WHAT IS EXPECTED:
Omitting all images, give the entries that follow again exactly as they read.

(GIVEN INFORMATION Opens)

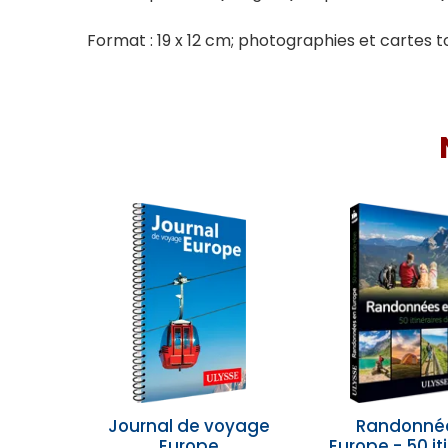
Format : 19 x 12 cm; photographies et cartes 
Journal de voyage
Randonné
Europe
Europe - 50 it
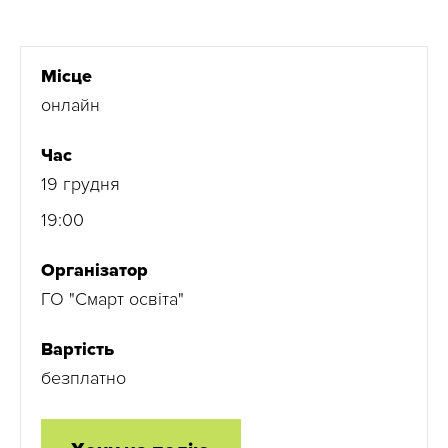
Місце
онлайн
Час
19 грудня
19:00
Організатор
ГО "Смарт освіта"
Вартість
безплатно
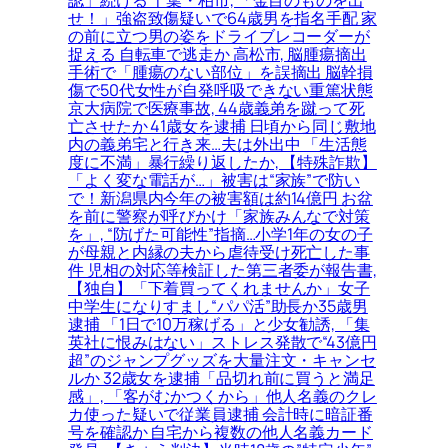
せ！」強盗致傷疑いで64歳男を指名手配 家
の前に立つ男の姿をドライブレコーダーが
捉える 自転車で逃走か 高松市, 脳腫瘍摘出
手術で「腫瘍のない部位」を誤摘出 脳幹損
傷で50代女性が自発呼吸できない重篤状態
京大病院で医療事故, 44歳義弟を蹴って死
亡させたか 41歳女を逮捕 日頃から同じ敷地
内の義弟宅と行き来…夫は外出中 「生活態
度に不満」暴行繰り返したか, 【特殊詐欺】
「よく変な電話が…」被害は“家族”で防い
で！新潟県内今年の被害額は約14億円 お盆
を前に警察が呼びかけ「家族みんなで対策
を」, “防げた可能性”指摘…小学1年の女の子
が母親と内縁の夫から虐待受け死亡した事
件 児相の対応等検証した第三者委が報告書,
【独自】「下着買ってくれませんか」女子
中学生になりすまし“パパ活”助長か35歳男
逮捕 「1日で10万稼げる」と少女勧誘, 「集
英社に恨みはない」ストレス発散で“43億円
超”のジャンプグッズを大量注文・キャンセ
ルか 32歳女を逮捕「品切れ前に買うと満足
感」, 「客がむかつくから」他人名義のクレ
カ使った疑いで従業員逮捕 会計時に暗証番
号を確認か 自宅から複数の他人名義カード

(GIVEN INFORMATION Closes)

FINISHED TASK:
Format : 19 x 12 cm; photographies et cartes 
Journal de voyage
Randonné
Europe
Europe - 50 it
Місце
онлайн
Час
19 грудня
19:00
Організатор
ГО "Смарт освіта"
Вартість
безплатно
せ！」強盗致傷疑いで64歳男を指名手配 家
の前に立つ男の姿をドライブレコーダーが
捉える 自転車で逃走か 高松市, 脳腫瘍摘出
手術で「腫瘍のない部位」を誤摘出 脳幹損
傷で50代女性が自発呼吸できない重篤状態
京大病院で医療事故, 44歳義弟を蹴って死
亡させたか 41歳女を逮捕 日頃から同じ敷地
内の義弟宅と行き来…夫は外出中 「生活態
度に不満」暴行繰り返したか, 【特殊詐欺】
「よく変な電話が…」被害は“家族”で防い
で！新潟県内今年の被害額は約14億円 お盆
を前に警察が呼びかけ「家族みんなで対策
を」, “防げた可能性”指摘…小学1年の女の子
が母親と内縁の夫から虐待受け死亡した事
件 児相の対応等検証した第三者委が報告書,
【独自】「下着買ってくれませんか」女子
中学生になりすまし“パパ活”助長か35歳男
逮捕 「1日で10万稼げる」と少女勧誘, 「集
英社に恨みはない」ストレス発散で“43億円
超”のジャンプグッズを大量注文・キャンセ
ルか 32歳女を逮捕「品切れ前に買うと満足
感」, 「客がむかつくから」他人名義のクレ
カ使った疑いで従業員逮捕 会計時に暗証番
号を確認か 自宅から複数の他人名義カード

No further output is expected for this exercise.